Rectangular Barrier Tunneling
A plane wave with energy E encounters a one-dimensional rectangular barrier of height V₀ and width a. The simulator plots the standard analytic transmission coefficient T(E) from continuity of ψ and dψ/dx at the two interfaces, using ħ = m = 1. Below V₀, classically forbidden transmission (tunneling) is still nonzero; above V₀, T(E) oscillates because of interference, reaching **T = 1** when sin(qa) = 0 (resonant transmission) and dropping where reflected amplitudes add destructively.
Who it's for: Undergraduate quantum mechanics students learning barrier penetration and resonant transmission.
Key terms
- Tunneling
- Transmission Coefficient
- Rectangular Barrier
- Continuity Conditions
- Resonance
How it works
Transmission coefficient T(E) for a plane wave incident on a rectangular barrier in one dimension (ħ = m = 1).

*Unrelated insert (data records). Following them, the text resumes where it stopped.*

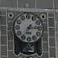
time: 7:15
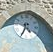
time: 4:34
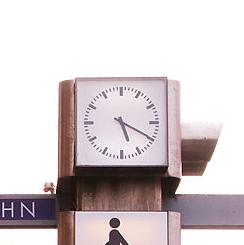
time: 5:19
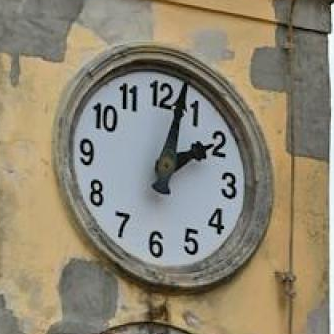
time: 2:02
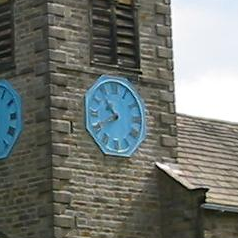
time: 10:40
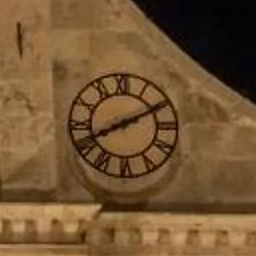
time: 8:10
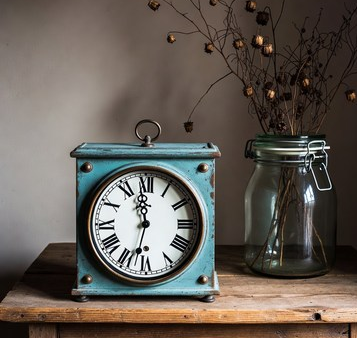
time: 11:32
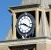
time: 9:20
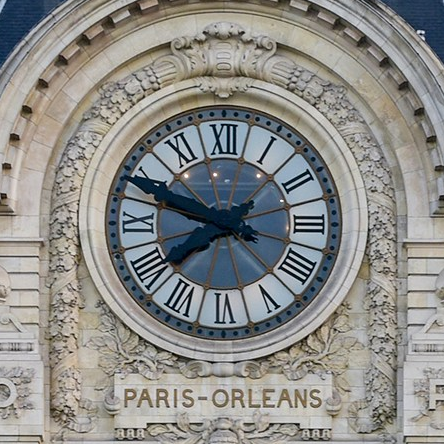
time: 7:48
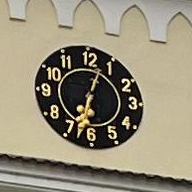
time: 12:32
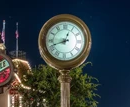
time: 12:41
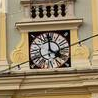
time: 3:59
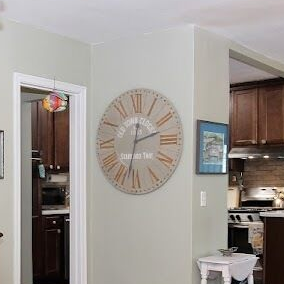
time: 2:32
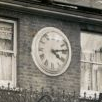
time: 4:13
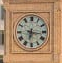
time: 6:16
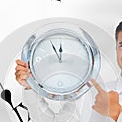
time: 11:55
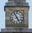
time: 4:54
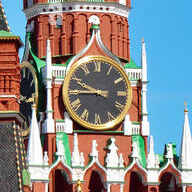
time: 9:45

Compare under-barrier tunneling with above-barrier resonances.
Frequently asked questions
- Why can T(E) be less than 1 even when E > V₀?

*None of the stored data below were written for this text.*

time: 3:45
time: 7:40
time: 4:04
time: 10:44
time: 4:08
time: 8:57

- Above the barrier top, partial reflection still occurs at each interface. Depending on the phase accumulated across the barrier (related to sin(qa) with q = √(2m(E−V₀))/ħ), reflected waves interfere so T(E) oscillates between minima and **T = 1** when sin(qa) = 0 (resonant transmission), not when the sine is largest.
- What do ħ = m = 1 mean on this page?
- They are model units: you should treat E, V₀, and a as dimensionless parameters illustrating the functional form of T(E). Reinstating physical ħ and m rescales energy and length consistently with your problem setup.